*** Entries shown Section Begins ***
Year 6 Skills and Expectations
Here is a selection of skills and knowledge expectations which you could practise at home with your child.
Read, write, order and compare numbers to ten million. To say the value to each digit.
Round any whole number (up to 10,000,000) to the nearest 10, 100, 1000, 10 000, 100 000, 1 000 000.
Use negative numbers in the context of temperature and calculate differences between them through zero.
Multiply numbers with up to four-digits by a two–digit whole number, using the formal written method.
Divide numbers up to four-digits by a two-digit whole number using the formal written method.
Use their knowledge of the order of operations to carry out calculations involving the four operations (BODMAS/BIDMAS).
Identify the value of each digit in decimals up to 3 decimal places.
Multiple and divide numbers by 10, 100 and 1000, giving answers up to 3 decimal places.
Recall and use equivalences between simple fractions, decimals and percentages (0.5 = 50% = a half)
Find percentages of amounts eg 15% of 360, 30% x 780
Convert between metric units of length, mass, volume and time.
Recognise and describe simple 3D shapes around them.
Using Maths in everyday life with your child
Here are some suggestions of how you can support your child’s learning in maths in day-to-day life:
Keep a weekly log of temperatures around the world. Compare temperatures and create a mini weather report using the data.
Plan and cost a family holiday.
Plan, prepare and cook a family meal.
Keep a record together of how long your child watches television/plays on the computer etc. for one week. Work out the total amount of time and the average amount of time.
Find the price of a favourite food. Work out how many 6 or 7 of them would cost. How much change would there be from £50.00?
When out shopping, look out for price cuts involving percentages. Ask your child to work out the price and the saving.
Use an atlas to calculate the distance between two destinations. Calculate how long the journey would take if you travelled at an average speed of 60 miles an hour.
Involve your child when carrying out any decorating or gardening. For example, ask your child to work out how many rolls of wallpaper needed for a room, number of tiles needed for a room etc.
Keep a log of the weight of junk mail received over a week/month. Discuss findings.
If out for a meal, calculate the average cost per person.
*** Entries shown Section Ends ***
Exercise details –
As listed above, the lines from the line with "Read, write, order" to the line with "Recognise and describe" are to be echoed exactly, with both ends included and nothing added.

Response to this task –
Read, write, order and compare numbers to ten million. To say the value to each digit.
Round any whole number (up to 10,000,000) to the nearest 10, 100, 1000, 10 000, 100 000, 1 000 000.
Use negative numbers in the context of temperature and calculate differences between them through zero.
Multiply numbers with up to four-digits by a two–digit whole number, using the formal written method.
Divide numbers up to four-digits by a two-digit whole number using the formal written method.
Use their knowledge of the order of operations to carry out calculations involving the four operations (BODMAS/BIDMAS).
Identify the value of each digit in decimals up to 3 decimal places.
Multiple and divide numbers by 10, 100 and 1000, giving answers up to 3 decimal places.
Recall and use equivalences between simple fractions, decimals and percentages (0.5 = 50% = a half)
Find percentages of amounts eg 15% of 360, 30% x 780
Convert between metric units of length, mass, volume and time.
Recognise and describe simple 3D shapes around them.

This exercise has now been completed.